Исходный текст:
★ ★ ★ ★ ★ ★ ★

Следовало упомянуть еще и тот факт, что советская политика на захваченных территориях ненамного богаче и разнообразнее в своей конструктивной сути, чем политика их соперников. А она должна была отличаться в лучшую сторону своей дисциплиной и стимуляцией. За ней вместе с тем не стояла какая-либо великая идея, могущая воодушевить различные слои населения и сплотить их в единое политическое целое с едиными задачами. Чистый марксизм устарел, и, если его пламя еще в какой-то степени вдохновляло кремлевских лидеров (хотя это и сомнительно), они не осмеливались предложить его в качестве политической программы для Восточной Европы. Поэтому в связи с отсутствием конструктивных мыслей и идей их обращения не производили глубокого впечатления.

Призывы же к проведению решительных мер в отношении лиц, замеченных в сотрудничестве с немцами, вызывали акции краткосрочного порядка, проводившиеся без особого энтузиазма. При этом люди часто замечали, что русские использовали подобные мероприятия для того, чтобы убрать со сцены элементы, стоявшие у них на пути и мешавшие осуществлению их политических целей.

Проведение земельной реформы – не первый, но последний козырь демагогии в сельскохозяйственной стране. Эта карта могла быть разыграна только один раз, а человеческая натура такова, что вызванный этой реформой энтузиазм быстро спадал, столкнувшись с проблемами, с нею связанными. Дело в том, что она не вела к значительному росту сельскохозяйственной продукции, в которой страны Восточной и Центральной Европы нуждались столь остро. Новые же проблемы – орудия труда, жилища, вопросы транспорта, организация производства – в разоренной войной стране решались трудно. Так что эта идея могла быть осуществлена наилучшим образом таким же путем, как и в России после революции, когда крестьяне, потянувшись в города, образовали там революционный слой. Лозунг: «Мир, хлеб, земля», известный из истории советского режима, не стал ответом на сельскохозяйственные проблемы Восточной Европы.

Наконец, возникал вопрос, будет ли Советский Союз в состоянии без помощи западных держав успешно реконструировать и приводить в порядок экономическую жизнь в этих странах. Говоря об этом, я имел в виду, что народы этих стран останутся под советским влиянием.

Советская власть по своей натуре оказалась в состоянии развивать собственную экономику в полнейшем отрыве и изоляции от мировой экономики. Да, по сути дела, иначе и быть не могло. Ведь власть Москвы представляла собой полицейскую власть, в основе которой полнейшее исключение враждебного влияния и контактов. Торговые отношения между частным сектором этих стран и стран, не входивших в сферу российского влияния, поэтому резко ограничивались, что в конце концов приводило к значительным трудностям. Тем не менее не исключались возможности установления контактов в международной торговле правительственных монополий этих стран с компаниями и фирмами других стран. Однако неудержимое стремление Москвы сохранить контроль за экономическими процессами в этих странах в качестве политического средства приводило к тому, что такие монополии могли функционировать только как филиалы московских монополий, оставаясь составной частью русской экономической сферы.

★ ★ ★ ★ ★ ★ ★

(Фрагменты из набора данных)
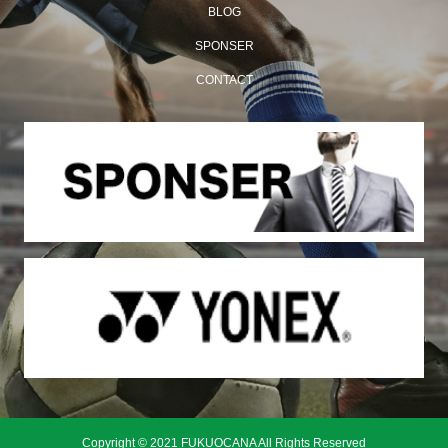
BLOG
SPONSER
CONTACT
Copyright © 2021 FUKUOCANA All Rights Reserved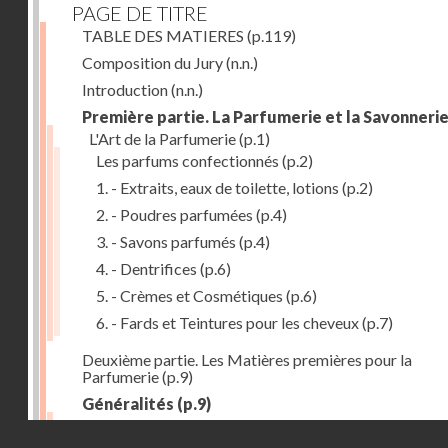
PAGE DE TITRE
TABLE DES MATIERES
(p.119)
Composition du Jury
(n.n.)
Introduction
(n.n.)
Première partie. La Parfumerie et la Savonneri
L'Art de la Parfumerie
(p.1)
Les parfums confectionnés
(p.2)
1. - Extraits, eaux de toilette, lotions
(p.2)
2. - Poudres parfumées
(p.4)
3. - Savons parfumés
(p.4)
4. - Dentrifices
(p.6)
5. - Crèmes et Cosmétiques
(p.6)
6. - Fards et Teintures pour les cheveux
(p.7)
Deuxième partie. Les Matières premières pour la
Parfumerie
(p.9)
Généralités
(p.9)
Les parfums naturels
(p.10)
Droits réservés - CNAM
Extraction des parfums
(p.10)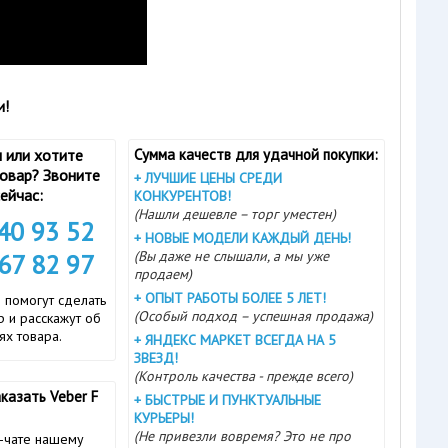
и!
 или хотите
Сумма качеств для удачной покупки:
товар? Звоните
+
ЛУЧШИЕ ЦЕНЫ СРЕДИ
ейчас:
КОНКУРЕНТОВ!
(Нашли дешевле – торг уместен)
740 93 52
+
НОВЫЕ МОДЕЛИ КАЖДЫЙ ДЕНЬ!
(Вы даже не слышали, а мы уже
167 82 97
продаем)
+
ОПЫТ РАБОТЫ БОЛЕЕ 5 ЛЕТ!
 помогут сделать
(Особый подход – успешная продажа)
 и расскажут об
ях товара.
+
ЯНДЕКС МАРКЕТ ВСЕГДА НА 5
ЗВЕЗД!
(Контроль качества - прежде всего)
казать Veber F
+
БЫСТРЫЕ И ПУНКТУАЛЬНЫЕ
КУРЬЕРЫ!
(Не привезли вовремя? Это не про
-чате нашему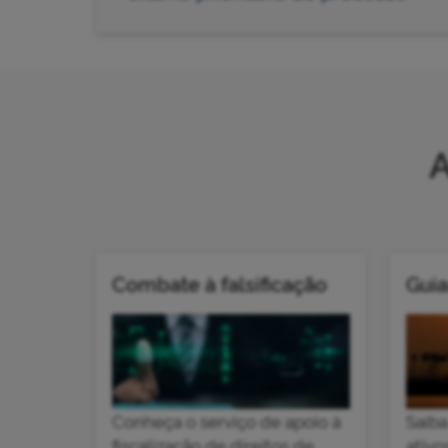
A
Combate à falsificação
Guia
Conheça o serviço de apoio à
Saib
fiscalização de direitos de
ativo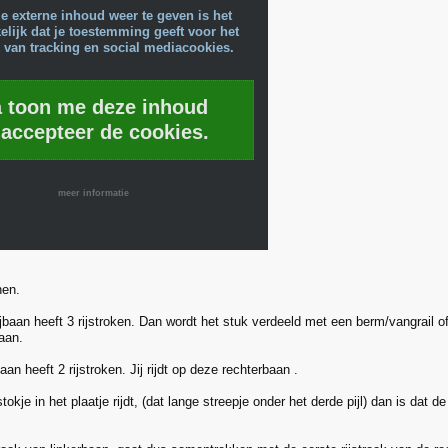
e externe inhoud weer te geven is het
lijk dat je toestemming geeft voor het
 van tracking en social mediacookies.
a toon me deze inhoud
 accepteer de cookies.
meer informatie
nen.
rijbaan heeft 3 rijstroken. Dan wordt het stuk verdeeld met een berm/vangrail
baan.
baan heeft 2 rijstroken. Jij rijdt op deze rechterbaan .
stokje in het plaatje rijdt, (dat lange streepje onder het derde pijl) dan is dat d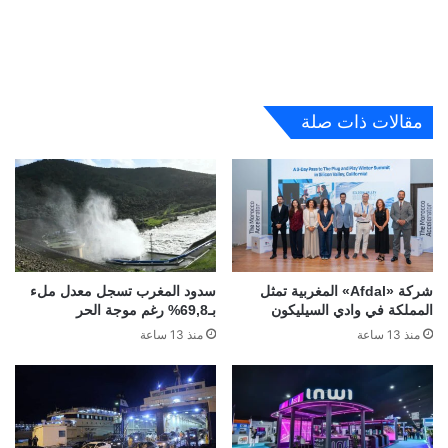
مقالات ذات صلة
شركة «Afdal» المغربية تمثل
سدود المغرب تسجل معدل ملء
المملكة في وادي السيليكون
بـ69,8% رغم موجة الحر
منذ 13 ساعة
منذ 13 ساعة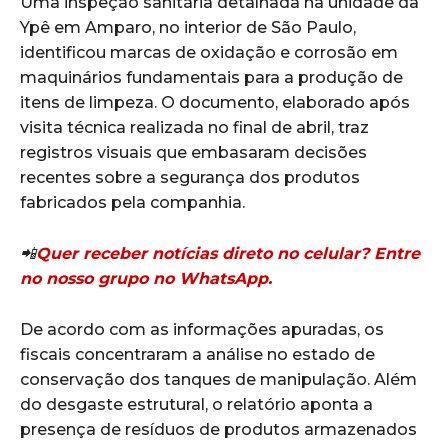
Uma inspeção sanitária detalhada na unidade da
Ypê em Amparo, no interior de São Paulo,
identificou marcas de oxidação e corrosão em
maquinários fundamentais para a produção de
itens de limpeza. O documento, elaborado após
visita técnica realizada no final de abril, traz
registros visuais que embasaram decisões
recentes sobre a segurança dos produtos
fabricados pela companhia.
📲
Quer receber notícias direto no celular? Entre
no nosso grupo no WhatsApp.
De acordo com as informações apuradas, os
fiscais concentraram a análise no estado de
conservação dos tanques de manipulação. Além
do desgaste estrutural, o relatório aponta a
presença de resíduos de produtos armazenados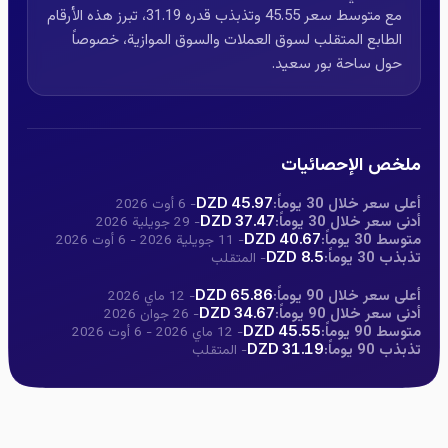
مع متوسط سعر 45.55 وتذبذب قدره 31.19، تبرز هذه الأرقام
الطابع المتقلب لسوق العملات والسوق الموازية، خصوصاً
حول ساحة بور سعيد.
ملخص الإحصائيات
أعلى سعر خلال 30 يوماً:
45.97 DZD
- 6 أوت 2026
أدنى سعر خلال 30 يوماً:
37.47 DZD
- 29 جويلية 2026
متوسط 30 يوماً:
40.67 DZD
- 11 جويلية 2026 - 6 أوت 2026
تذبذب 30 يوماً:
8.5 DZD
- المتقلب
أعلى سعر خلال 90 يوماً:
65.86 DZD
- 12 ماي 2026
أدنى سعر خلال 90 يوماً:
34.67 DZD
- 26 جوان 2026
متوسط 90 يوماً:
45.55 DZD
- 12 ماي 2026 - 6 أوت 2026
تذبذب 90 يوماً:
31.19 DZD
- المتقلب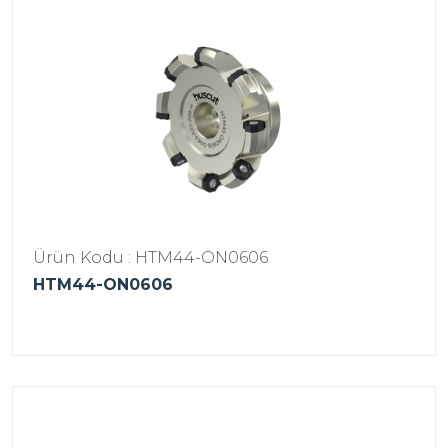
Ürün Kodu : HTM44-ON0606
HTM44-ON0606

★ ★ ★ ★ ★ ★ ★

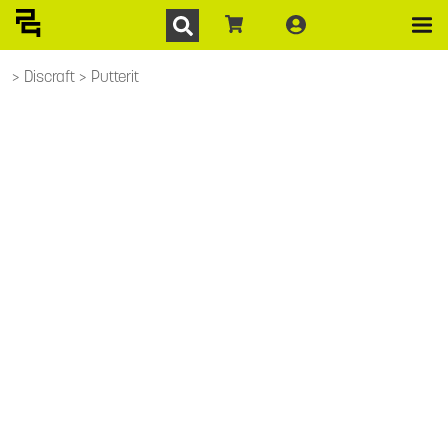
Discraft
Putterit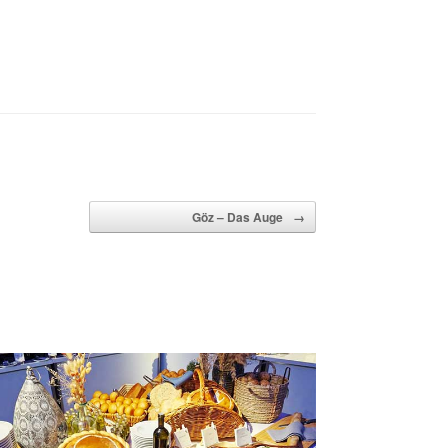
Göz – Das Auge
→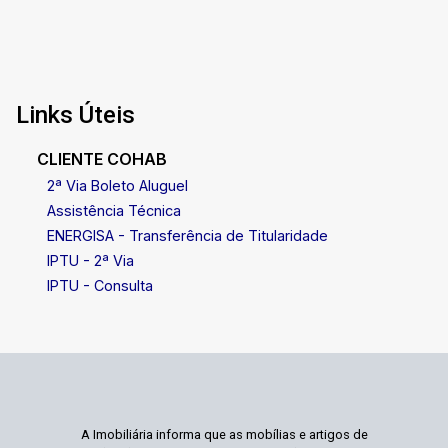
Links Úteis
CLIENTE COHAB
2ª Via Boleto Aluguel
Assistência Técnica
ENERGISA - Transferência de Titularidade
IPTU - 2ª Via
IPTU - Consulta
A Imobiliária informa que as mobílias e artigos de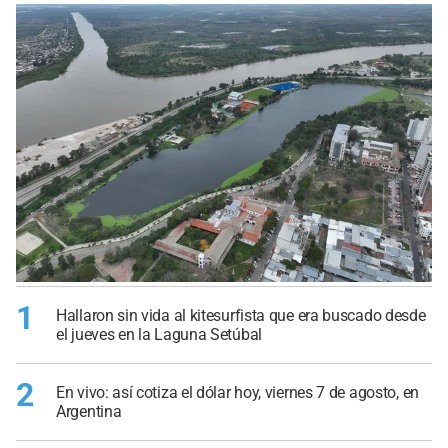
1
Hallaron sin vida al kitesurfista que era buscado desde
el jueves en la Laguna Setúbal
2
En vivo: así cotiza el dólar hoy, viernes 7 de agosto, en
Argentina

★ ★ ★ ★ ★ ★ ★

Задание A:
Перескажите списком абзац текста о советской политике в Восточной Европе, начинающийся словами «Проведение земельной реформы», сохранив его основные факты.
Задание B:
Воспроизведите из текста о советской политике в Восточной Европе фрагмент, который открывается словами, содержащими «Следовало упомянуть еще», и завершается словами «производили глубокого впечатления.».

Ответ A:
- Земельная реформа — последний козырь демагогии в сельскохозяйственной стране, и разыграть его можно только один раз.
- Вызванный реформой энтузиазм быстро спадал при столкновении со связанными с ней проблемами.
- Реформа не вела к значительному росту сельскохозяйственной продукции, в которой остро нуждались страны Восточной и Центральной Европы.
- В разоренной войной стране трудно решались новые проблемы: орудия труда, жилища, транспорт, организация производства.
- Наилучшим образом идея могла быть осуществлена так же, как в России после революции, когда крестьяне уходили в города и образовывали там революционный слой.
- Лозунг «Мир, хлеб, земля» не стал ответом на сельскохозяйственные проблемы Восточной Европы.

Ответ B:
Следовало упомянуть еще и тот факт, что советская политика на захваченных территориях ненамного богаче и разнообразнее в своей конструктивной сути, чем политика их соперников. А она должна была отличаться в лучшую сторону своей дисциплиной и стимуляцией. За ней вместе с тем не стояла какая-либо великая идея, могущая воодушевить различные слои населения и сплотить их в единое политическое целое с едиными задачами. Чистый марксизм устарел, и, если его пламя еще в какой-то степени вдохновляло кремлевских лидеров (хотя это и сомнительно), они не осмеливались предложить его в качестве политической программы для Восточной Европы. Поэтому в связи с отсутствием конструктивных мыслей и идей их обращения не производили глубокого впечатления.